TMAX Fever is a symptom of a faulty fuel pump. I have seen the ECU put 12v onto the pump when I turn the key, but the pump didn't run and the bike didn't start. Ordinarily when you turn the ignition on you can hear the fuel pump running under the saddle for 2 seconds. If it has overheated then it doesn't run and the bike won't start. You can buy a pump on amazon or ebay. getting the pump assembly out of the bike is time consuming. Prising apart the assembly and changing the motor is challenging.
look here and here for more information about my struggles with TMAX fever.


  1. Could it be vapor locking or did you discount that? Something seems to affect my car when it's been left hot for more than 5 and less than 30 min, making it reluctant to start, and I like to think it's that.

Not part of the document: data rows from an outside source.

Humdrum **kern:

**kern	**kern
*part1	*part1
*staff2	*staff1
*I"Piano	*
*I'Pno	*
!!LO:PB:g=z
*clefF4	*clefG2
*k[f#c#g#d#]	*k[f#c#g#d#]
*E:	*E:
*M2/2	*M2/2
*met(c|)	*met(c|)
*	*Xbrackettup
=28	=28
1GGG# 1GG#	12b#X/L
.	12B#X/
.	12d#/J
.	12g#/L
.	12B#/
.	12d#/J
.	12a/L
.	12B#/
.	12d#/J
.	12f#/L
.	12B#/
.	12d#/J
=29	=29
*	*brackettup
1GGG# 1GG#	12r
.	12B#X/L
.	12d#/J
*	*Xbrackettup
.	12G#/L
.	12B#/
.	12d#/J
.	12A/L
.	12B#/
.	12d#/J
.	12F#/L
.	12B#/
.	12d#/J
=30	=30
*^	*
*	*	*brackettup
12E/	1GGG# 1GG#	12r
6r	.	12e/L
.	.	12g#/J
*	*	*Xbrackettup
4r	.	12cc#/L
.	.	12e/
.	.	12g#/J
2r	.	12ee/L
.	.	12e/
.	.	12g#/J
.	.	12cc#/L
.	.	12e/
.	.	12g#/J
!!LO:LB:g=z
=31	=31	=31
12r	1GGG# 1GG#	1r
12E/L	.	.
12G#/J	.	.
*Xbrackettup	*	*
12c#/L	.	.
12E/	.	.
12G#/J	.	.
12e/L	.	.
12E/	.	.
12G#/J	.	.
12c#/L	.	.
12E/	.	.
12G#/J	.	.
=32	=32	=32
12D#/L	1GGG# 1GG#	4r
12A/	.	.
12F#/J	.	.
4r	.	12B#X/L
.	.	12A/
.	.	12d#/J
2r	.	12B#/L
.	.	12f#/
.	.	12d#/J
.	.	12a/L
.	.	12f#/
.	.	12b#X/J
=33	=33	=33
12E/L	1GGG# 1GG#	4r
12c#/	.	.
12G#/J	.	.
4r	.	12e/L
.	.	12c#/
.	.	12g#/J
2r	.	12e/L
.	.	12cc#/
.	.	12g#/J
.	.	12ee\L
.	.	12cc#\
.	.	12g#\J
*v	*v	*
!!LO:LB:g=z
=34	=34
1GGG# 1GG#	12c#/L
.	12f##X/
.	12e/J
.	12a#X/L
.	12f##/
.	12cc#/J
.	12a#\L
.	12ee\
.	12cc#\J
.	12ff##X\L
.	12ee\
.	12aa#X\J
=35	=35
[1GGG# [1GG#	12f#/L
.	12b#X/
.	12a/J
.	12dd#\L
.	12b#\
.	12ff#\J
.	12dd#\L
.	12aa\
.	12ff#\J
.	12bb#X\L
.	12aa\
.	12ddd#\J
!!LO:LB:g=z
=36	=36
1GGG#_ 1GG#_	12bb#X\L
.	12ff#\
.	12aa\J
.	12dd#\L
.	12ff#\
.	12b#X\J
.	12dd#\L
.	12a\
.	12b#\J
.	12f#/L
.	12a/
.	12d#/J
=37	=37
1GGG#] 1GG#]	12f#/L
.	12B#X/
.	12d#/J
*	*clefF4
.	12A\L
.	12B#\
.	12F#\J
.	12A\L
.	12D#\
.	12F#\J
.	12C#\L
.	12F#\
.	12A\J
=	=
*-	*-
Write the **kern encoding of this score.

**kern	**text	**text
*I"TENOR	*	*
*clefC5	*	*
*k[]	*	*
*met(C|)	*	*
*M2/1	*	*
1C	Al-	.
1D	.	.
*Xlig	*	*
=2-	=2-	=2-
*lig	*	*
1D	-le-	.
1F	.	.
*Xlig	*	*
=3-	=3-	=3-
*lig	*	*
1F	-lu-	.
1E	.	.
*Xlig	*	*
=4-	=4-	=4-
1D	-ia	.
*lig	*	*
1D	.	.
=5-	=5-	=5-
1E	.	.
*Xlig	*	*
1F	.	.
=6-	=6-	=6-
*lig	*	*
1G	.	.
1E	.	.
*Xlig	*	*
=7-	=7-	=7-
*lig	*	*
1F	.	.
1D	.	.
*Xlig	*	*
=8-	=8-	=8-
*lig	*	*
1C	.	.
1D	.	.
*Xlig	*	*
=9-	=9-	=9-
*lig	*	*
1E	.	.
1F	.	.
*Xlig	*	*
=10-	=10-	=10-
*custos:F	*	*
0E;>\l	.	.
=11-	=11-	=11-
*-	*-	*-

  2. At the time I wrote the article, No I hadn't really discounted it. Now I am absolutely sure that the electric motor in the fuel pump overheats.

  3. Hello
    So what have you now concluded? I have a 2009 TMax that gives me this type of grief periodically. What did you end up doing? How much did it cost and do you have any suggestions?

  4. Hi Gneed.

    Look at this article

    After that I bought a cheep endoscope. I'm now 100% sure that the only problem is the motor in the fuel pump assembly. They're easy to get on ebay or amazon. It's a complete pain to get the fuel pump assembly out of the bike, and very difficult to prise the assembly apart to fit the new motor.

    Depending on how much time and skill you have it's a choice between a £50 motor and a whole weekend working on the bike, or about £600 to a yamaha main dealer to do the whole job.

    Look at the pictures in this article to get an idea of how much work is involved.

  5. I had the Fever on my 2011 Tmax 500 after about 8k miles on hot days.
    I tried everything, nothing worked until I replaced the fuel pump.

    Same fuel pump and same problem on Majesty 400's. So that's the problem.
    You can buy a Yamaha FP for $300+ or buy a Chinese FP built for your scooter for about $25.00
    Labor is another cost. But THAT IS THE FIX!